Video-game publisher Take-Two Interactive ( TTWO) has done it again.
The company, which has come under fire in the past for offensive content in its games, is now testing the taste barrier with its latest sports video game, All-Pro Football 2K8, which features O.J. Simpson, unquestionably America's most infamous athlete.
Game Trailers, a division of Viacom's ( VIA) MTV Networks, publishes video game trailers, previews, reviews from all publishers. The video clip represents an externally created scenario of possible outcomes if the Simpson character plays a game for the Assassins team, but wasn't generated by Take-Two. The decision of Take-Two's 2K Sports label to include Simpson in the game, despite his past, could possibly be defended, considering his place in football history. But's it's unclear why the company would use a mascot that had the potential to play on Simpson's notoriety as the accused in the 1994 murder of his former wife, Nicole Brown, and her friend, Ron Goldman. Simpson was acquitted of the murders in 1995; two years later, a civil jury found him liable for the wrongful death of Goldman. 2K Sports' decision leaves the company open to accusations of bad taste, but, at its worst, it suggests a comfort level with Simpson's past to profit and promote a video game that many parents would likely buy as a normal sports-game purchase. All-Pro Football 2K8 features 240 of football's best players, including legends such as Joe Montana and Walter Payton, and is rated 'E10+' by the industry's Entertainment Software Ratings board, which means it's suitable for ages 10 and older. The game was released Tuesday. Take-Two declined to answer specific questions relating to whether Simpson approved the use of the mascot in the game. But a company spokesperson forwarded a statement saying that the knifelike motion from the mascot is "not specifically associated with O.J. Simpson, and the game does not promote any such connection." Fred Goldman, father of Ron Goldman who was killed along with Simpson's wife, Nicole Brown, through his lawyer David Cook declined to comment on the game. "This whole thing is just beyond any comment and shouldn't come as a surprise to anyone," said Cook. "As to whether Mr. Simpson is entitled to participate in any revenue stream based on the video and other rights, this matter is being studied," he said. Take-Two also declined to reveal how much it has paid Simpson for the right to use his likeness in the game. But a video-game industry source estimates Take-Two could have paid Simpson anywhere between $50,000 and $125,000. Shares of Take-Two closed Friday down 38 cents, or 1.8%, to $20.05.

Given records:
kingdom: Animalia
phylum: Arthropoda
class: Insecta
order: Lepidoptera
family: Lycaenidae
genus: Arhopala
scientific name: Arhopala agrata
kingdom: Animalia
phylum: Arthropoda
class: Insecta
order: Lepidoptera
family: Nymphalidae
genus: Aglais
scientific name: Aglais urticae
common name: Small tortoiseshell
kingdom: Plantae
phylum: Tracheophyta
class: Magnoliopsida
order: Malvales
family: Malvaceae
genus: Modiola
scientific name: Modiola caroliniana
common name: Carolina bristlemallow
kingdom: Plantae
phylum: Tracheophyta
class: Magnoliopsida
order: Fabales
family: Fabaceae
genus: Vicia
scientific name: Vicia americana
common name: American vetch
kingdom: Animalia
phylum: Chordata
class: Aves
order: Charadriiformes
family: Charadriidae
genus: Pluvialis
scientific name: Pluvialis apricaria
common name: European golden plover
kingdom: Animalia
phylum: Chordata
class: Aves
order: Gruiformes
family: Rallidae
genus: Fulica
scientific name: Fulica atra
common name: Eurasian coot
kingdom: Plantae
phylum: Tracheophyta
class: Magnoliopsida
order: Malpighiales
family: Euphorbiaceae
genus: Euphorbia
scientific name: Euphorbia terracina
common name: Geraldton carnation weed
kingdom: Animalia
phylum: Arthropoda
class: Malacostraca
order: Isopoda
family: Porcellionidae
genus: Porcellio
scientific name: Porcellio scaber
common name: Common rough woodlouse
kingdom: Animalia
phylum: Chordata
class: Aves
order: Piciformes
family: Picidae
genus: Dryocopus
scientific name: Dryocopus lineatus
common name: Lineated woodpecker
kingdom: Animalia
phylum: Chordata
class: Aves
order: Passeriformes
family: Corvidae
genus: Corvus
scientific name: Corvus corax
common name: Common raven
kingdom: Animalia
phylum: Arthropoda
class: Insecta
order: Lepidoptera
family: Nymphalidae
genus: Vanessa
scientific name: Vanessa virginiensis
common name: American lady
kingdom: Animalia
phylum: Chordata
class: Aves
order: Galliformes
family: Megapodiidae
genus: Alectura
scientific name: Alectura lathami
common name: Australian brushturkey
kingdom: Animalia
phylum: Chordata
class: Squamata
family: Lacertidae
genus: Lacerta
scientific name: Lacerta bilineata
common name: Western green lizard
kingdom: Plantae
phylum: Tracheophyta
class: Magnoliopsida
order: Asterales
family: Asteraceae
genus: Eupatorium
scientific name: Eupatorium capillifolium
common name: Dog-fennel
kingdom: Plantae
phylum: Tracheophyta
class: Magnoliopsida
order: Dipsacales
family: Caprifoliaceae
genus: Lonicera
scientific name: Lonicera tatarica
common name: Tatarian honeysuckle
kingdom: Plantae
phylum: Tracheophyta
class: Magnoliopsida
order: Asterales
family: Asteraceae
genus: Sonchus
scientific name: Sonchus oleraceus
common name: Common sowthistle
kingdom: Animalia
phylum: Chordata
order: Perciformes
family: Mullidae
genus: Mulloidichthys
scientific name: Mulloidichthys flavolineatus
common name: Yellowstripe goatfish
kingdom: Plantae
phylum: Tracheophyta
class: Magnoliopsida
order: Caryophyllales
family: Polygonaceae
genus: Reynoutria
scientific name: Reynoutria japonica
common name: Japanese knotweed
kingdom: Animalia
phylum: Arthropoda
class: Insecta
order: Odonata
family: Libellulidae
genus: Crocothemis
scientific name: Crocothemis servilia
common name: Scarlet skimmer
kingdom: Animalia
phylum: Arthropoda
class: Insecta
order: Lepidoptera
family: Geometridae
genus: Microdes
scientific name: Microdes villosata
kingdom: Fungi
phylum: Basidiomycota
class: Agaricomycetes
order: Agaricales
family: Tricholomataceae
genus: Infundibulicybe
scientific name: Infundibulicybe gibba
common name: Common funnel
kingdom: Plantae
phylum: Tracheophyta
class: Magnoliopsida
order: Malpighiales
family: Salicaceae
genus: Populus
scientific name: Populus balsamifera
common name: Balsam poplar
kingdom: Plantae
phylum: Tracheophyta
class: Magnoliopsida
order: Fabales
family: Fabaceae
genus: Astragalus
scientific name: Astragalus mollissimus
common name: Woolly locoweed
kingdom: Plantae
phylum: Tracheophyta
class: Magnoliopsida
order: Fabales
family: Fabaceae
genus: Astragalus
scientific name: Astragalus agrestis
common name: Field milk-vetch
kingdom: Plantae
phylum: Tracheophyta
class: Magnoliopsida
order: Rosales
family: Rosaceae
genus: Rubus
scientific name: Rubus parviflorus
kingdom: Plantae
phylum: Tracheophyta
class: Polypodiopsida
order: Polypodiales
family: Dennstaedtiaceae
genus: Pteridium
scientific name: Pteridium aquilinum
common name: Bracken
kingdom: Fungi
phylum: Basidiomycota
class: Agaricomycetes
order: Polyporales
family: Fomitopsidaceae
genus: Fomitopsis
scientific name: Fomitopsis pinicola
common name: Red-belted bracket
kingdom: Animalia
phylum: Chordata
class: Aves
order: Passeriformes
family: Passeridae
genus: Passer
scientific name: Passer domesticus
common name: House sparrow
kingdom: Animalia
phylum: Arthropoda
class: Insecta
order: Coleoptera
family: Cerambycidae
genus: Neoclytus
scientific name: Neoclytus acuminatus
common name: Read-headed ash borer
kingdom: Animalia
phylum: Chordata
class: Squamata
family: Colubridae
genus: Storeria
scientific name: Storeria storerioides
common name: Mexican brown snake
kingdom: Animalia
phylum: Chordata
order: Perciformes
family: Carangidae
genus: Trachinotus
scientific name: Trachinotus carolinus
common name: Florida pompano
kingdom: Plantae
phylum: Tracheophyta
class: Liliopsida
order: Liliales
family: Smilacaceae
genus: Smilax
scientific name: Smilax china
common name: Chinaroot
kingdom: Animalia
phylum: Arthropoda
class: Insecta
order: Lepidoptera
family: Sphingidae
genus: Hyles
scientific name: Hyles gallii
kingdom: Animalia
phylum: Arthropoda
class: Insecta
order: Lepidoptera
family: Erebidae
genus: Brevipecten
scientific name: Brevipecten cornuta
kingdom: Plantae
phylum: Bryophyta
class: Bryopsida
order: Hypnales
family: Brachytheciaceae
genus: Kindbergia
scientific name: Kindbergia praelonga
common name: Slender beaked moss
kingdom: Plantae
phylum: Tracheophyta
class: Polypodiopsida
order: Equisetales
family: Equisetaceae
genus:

Apply what you read:
(1) Repeat the passage of the article on All-Pro Football 2K8 from "Video-game publisher Take-Two" to "most infamous athlete.".
(2) According to the article on All-Pro Football 2K8, how many players does the game feature?
The entries come from a different source than the article on All-Pro Football 2K8.

Exercise answers:
(1)
Video-game publisher Take-Two Interactive ( TTWO) has done it again.
The company, which has come under fire in the past for offensive content in its games, is now testing the taste barrier with its latest sports video game, All-Pro Football 2K8, which features O.J. Simpson, unquestionably America's most infamous athlete.

(2) It features 240 of football's best players.